Cyril Scott: Chamber Works

“Only the amiable 1951 Clarinet Quintet for Gervase de Peyer has been recorded before, but it’s the 1955 Clarinet Trio, first performed in New Zealand, that seems the most striking and characterful work here. The excellent Gould Trio are the stalwarts of this enjoyable disc.” --BBC Music Magazine, March 2010 *****

“Chandos continues to fly the flag for neglected 20th-century British music with this excellently played selection of Cyril Scott's chamber music...Those who maintain that Scott's music has been unjustly ignored for more than half a century...will no doubt welcome this collection.” --The Guardian, February 2010 ***

While still in his twenties, Cyril Scott was perceived as one of the pre-eminent avant-garde musicians of his generation. He was championed by such luminaries as Henry Wood and Thomas Beecham and his advocacy of the latest techniques briefly gave him a wide acquaintance with some of the leading musicians of the day, including Ravel and Debussy.

He became known as one of the ‘Frankfurt Gang’, that group of young composers who studied at the Hoch’sche Konservatorium and included such contemporaries as Roger Quilter, Norman O’Neill and Percy Grainger. After the First World War, however, he found himself increasingly at odds with the prevailing idioms of the day and became persona non grata with the musical establishment, which contributed to his lack of recognition as a serious composer in subsequent decades.

Scott wrote more than two dozen substantial chamber works and although some of his early chamber music has been revived from time to time, with the exception of the Clarinet Quintet this selection receives its premiere recording.

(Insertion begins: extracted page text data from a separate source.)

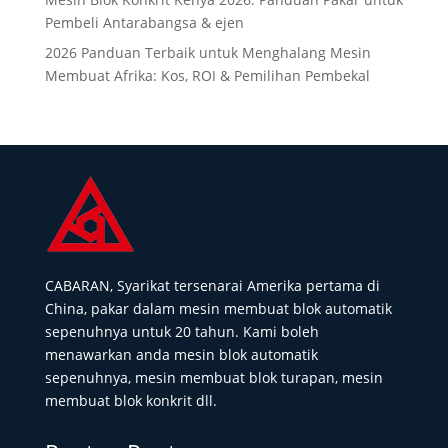
Pembeli Antarabangsa & ejen
2026 Panduan Terbaik untuk Menghalang Mesin
Membuat Afrika: Kos, ROI & Pemilihan Pembekal
CABARAN, Syarikat tersenarai Amerika pertama di
China, pakar dalam mesin membuat blok automatik
sepenuhnya untuk 20 tahun. Kami boleh
menawarkan anda mesin blok automatik
sepenuhnya, mesin membuat blok turapan, mesin
membuat blok konkrit dll.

The earliest work on the programme is Piano Trio No. 1 of 1920, but the disc significantly celebrates the chamber music composed after the Second World War, exemplifying Scott’s late style. The second Piano Trio dates from 1951 as does the one-movement Clarinet Quintet, inspired by the playing of Gervase de Payer who gave its first performance. The largest work, the Trio for Clarinet, Cello and Piano, is in three movements including a beautiful Intermezzo labelled Adagio espressivo.

The Gould Piano Trio is joined by Mia Cooper and David Adams, and by the clarinettist Robert Plane, recognised for his ‘outstanding musicianship’ (The Musical Times).